George Eustice, the environment secretary, said today that the government will not “rule anything out”, amid heightened speculation that the lifting of lockdown will be delayed by at least two weeks. 

According to a cabinet source who spoke to The Times, Chris Whitty, the chief medical officer for England, and Patrick Vallance, the chief scientific adviser, gave a “downbeat” briefing to ministers last night, in which they expressed reservations about the 21 June unlocking date.

No government official has confirmed the report. But the emergency package launched today in the North West is indicative of the government’s growing concern. Matt Hancock, the health secretary, has introduced new measures to curb the spread of the Delta variant in Greater Manchester and parts of Lancashire, including military support and supervised in-school testing. 

The government has been spooked by rising infection rates. On Monday, the UK recorded over 5600 cases – up 68 per cent in a week, and a hefty increase from the recent low of around 1,350 infections a day at the start of May.

Growing cases are now leading to an increase in hospitalisations. Yet so far the data still suggests that the vaccine is severing the link between infection and severe illness. 

Of the 12,383 cases of the Indian variant identified so far, 126 have led to hospital admissions. Eighty-three of those hospitalised had not been vaccinated, 28 had received one dose, while just three had received their double dose. 

The invitation for over 25s to book their vaccine came as welcome news today – with many comparing their experience booking a slot on the inundated NHS site to waiting in line for a festival ticket. 

Over 76 per cent of the adult population have already had their first dose, and more than half have had both doses. 

These vaccination figures are lifting the public mood yet it seems they may not be enough to quell fears about a premature unlocking. 

Boris Johnson is expected to convene a Cabinet meeting this weekend, and Monday is judgement day – when the PM will announce his final verdict on whether or not our freedom date of 21 June will be pushed back. 

It’s a Givan

Paul Givan, the Lagan Valley assembly member, is set to become Northern Ireland’s youngest ever First Minister. 

On Monday, 39 year-old Givan will replace Arlene Foster, who was ousted as DUP leader in April following an internal revolt. 

The news comes as no great surprise – the Unionist politician was widely tipped for the role. 

He has a long association with Edwin Poots, Stormont’s agriculture minister, who has replaced Forster as DUP leader.

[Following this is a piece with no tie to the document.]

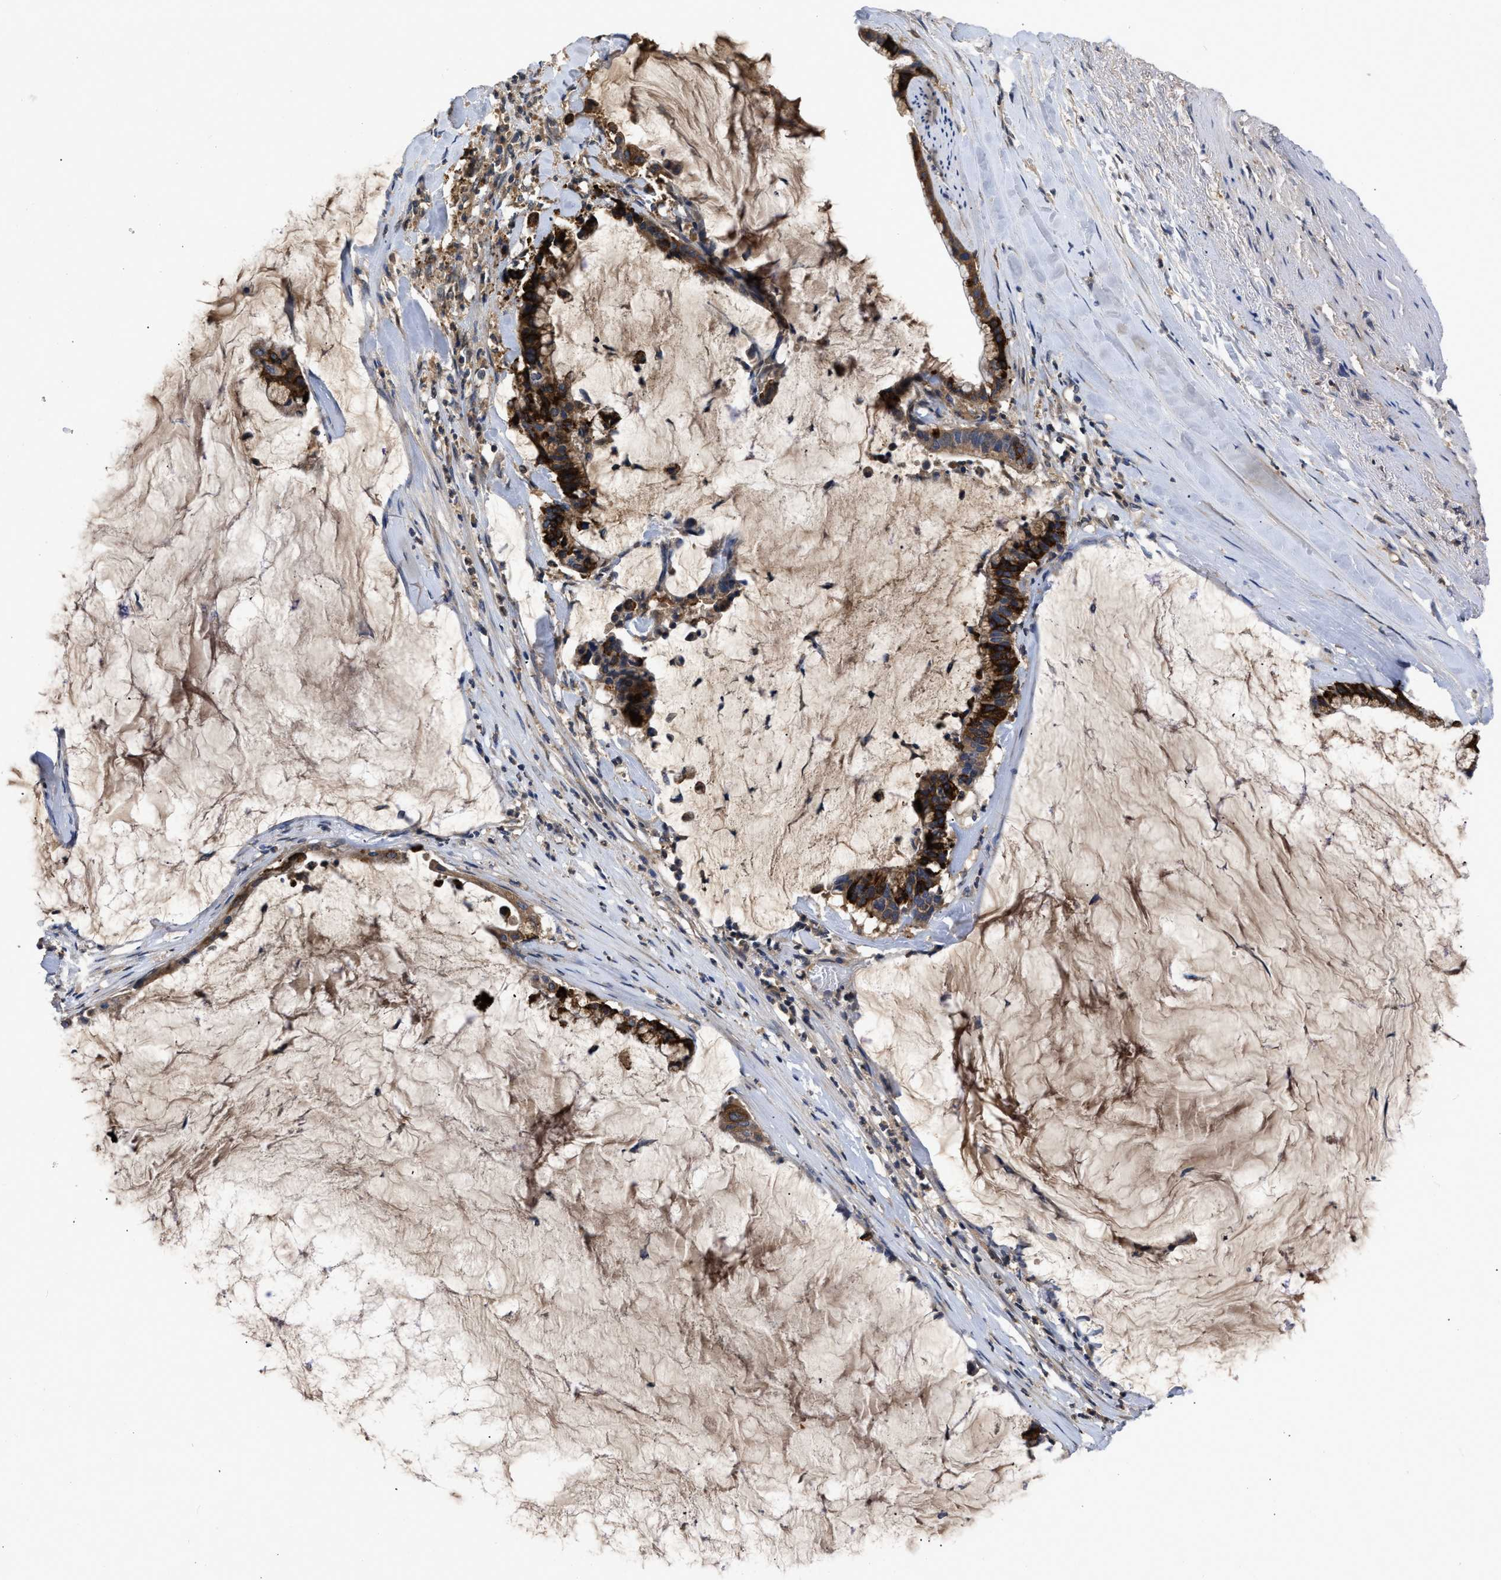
{"staining": {"intensity": "strong", "quantity": ">75%", "location": "cytoplasmic/membranous"}, "tissue": "pancreatic cancer", "cell_type": "Tumor cells", "image_type": "cancer", "snomed": [{"axis": "morphology", "description": "Adenocarcinoma, NOS"}, {"axis": "topography", "description": "Pancreas"}], "caption": "An image of human pancreatic cancer (adenocarcinoma) stained for a protein exhibits strong cytoplasmic/membranous brown staining in tumor cells.", "gene": "VPS4A", "patient": {"sex": "male", "age": 41}}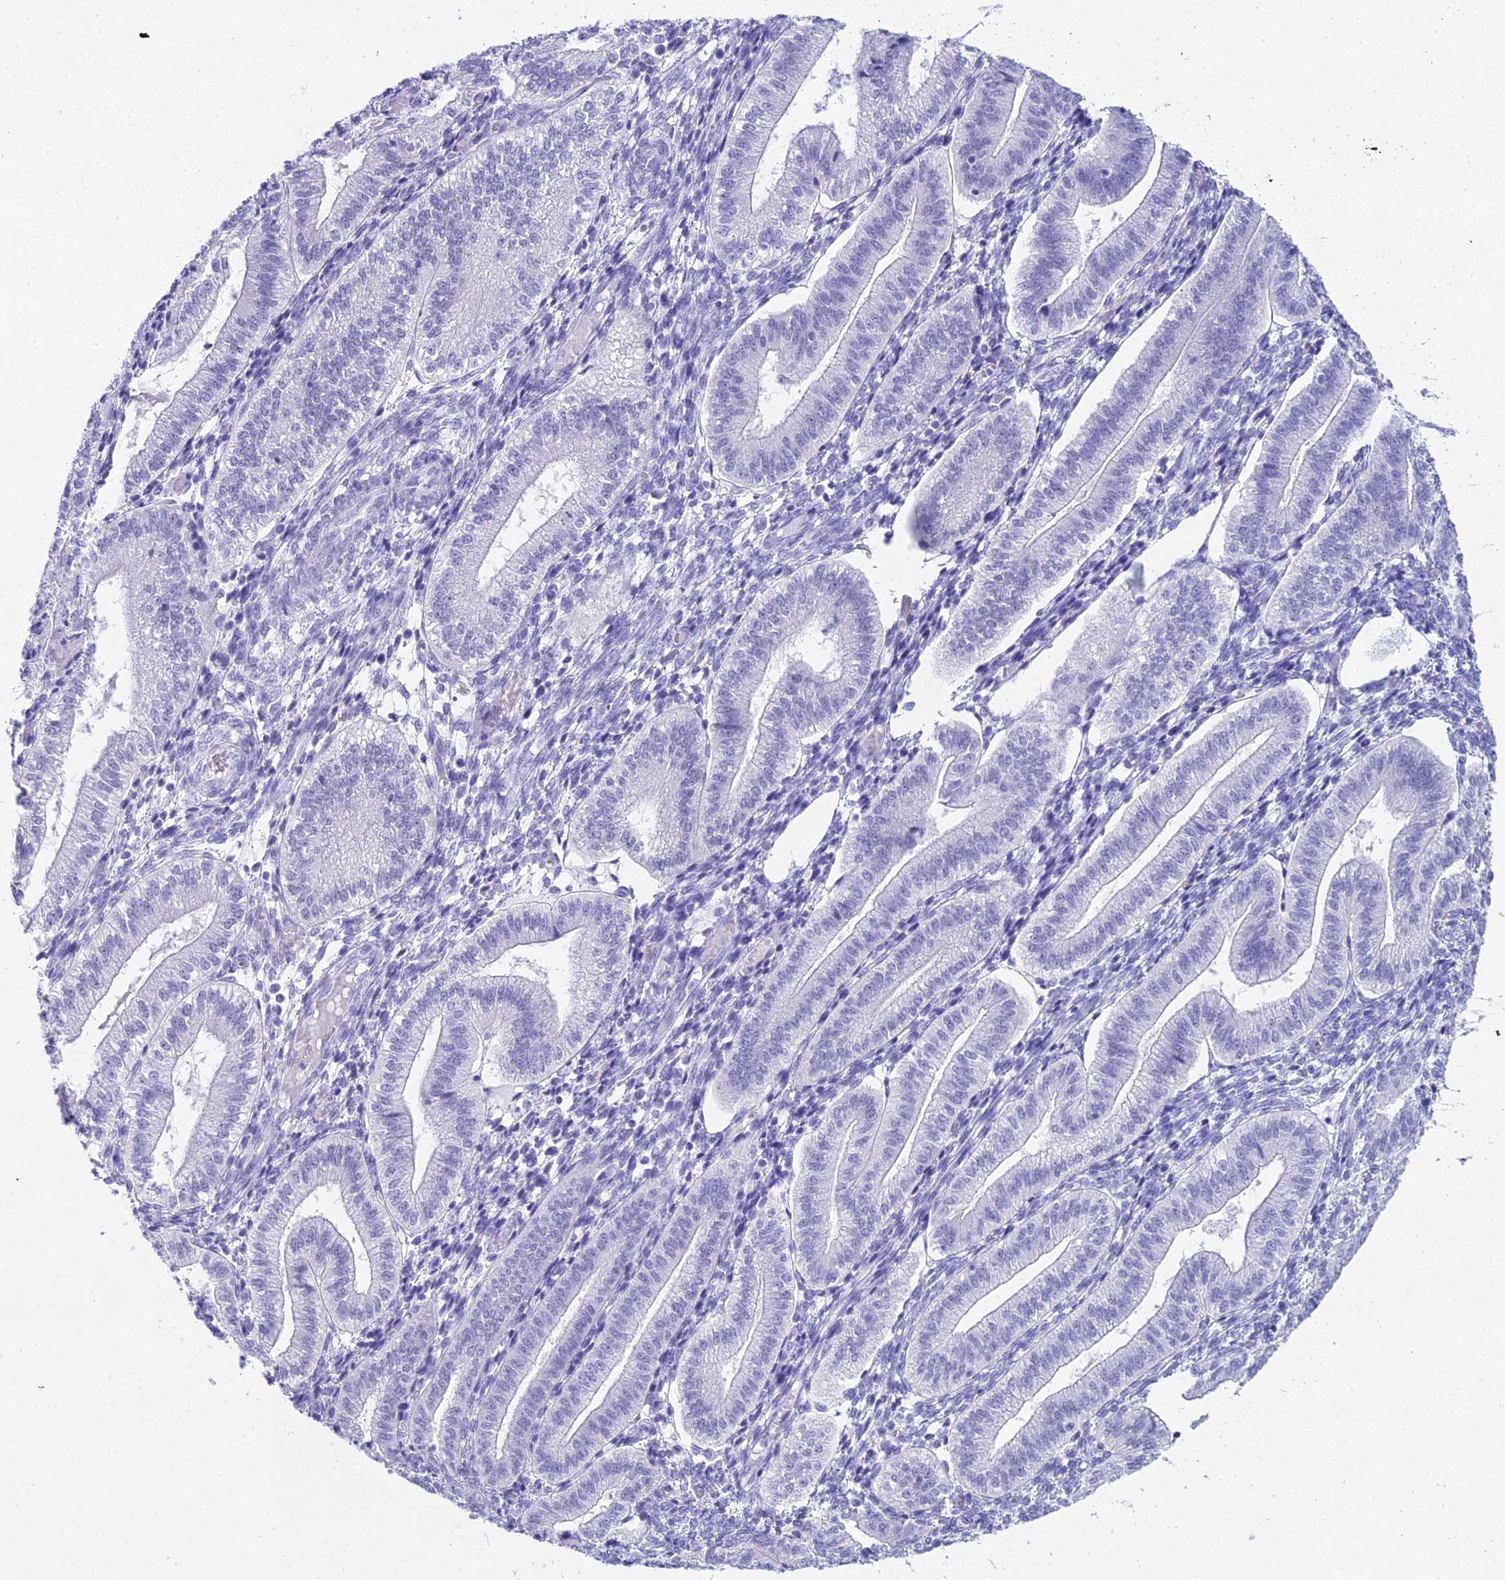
{"staining": {"intensity": "negative", "quantity": "none", "location": "none"}, "tissue": "endometrium", "cell_type": "Cells in endometrial stroma", "image_type": "normal", "snomed": [{"axis": "morphology", "description": "Normal tissue, NOS"}, {"axis": "topography", "description": "Endometrium"}], "caption": "This is an IHC photomicrograph of benign human endometrium. There is no expression in cells in endometrial stroma.", "gene": "CGB1", "patient": {"sex": "female", "age": 34}}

His first taste of politics came when he took up a post as Poots’ part-time assistant as a student. 

Givan has gained a reputation as one of the more socially conservative DUP members. In February, he proposed legislation aimed at preventing access to abortion in Northern Ireland in cases of non-fatal disabilities, and in 2014, he tried to introduce a “conscience clause” into Northern Ireland’s equality legislation, to create an exemption for strongly held religious belief. The latter measure was a reaction to the so-called “gay cake” row in which a Christian bakery faced legal action for refusing to bake a cake containing a pro-gay marriage slogan. 

The appointment of a new First Minister comes at a time of heightened tension over the Northern Ireland protocol – and resulting rows over “bonkers” bans on sausages. A crunch meeting is taking place tomorrow between EU and UK leaders to resolve issues stemming from this unpopular part of the Brexit deal which created a trade border in the Irish Sea. 

Poots has already said that he intends to use the courts to get the protocol scrapped. But Givan avoided the topic, for today at least. 

Cons conned

An FBI-sponsored fake messaging service has led to a “staggering” mass-raid against global organised crime, the FBI announced today.

Six tonnes of cocaine, $48 million dollars in various currencies and a McLaren sports car are among the loot seized by police today in over a hundred countries, plus 800 arrests.

The ruse? ANOM: a supposedly secure WhatsApp-for-crooks distributed by undercover police to unwitting criminals. Global mafias bought it completely and ANOM spread to over 12,000 devices, leading to the interception of over 27 million messages.

The success of the sting is a testament to initiative and diplomacy. The FBI says it collaborated with an ex-criminal to develop the software before using them as a mole to help build trust in the platform which helped to uncover 21 murder plots and a slew of cases of high-level public corruption across several countries.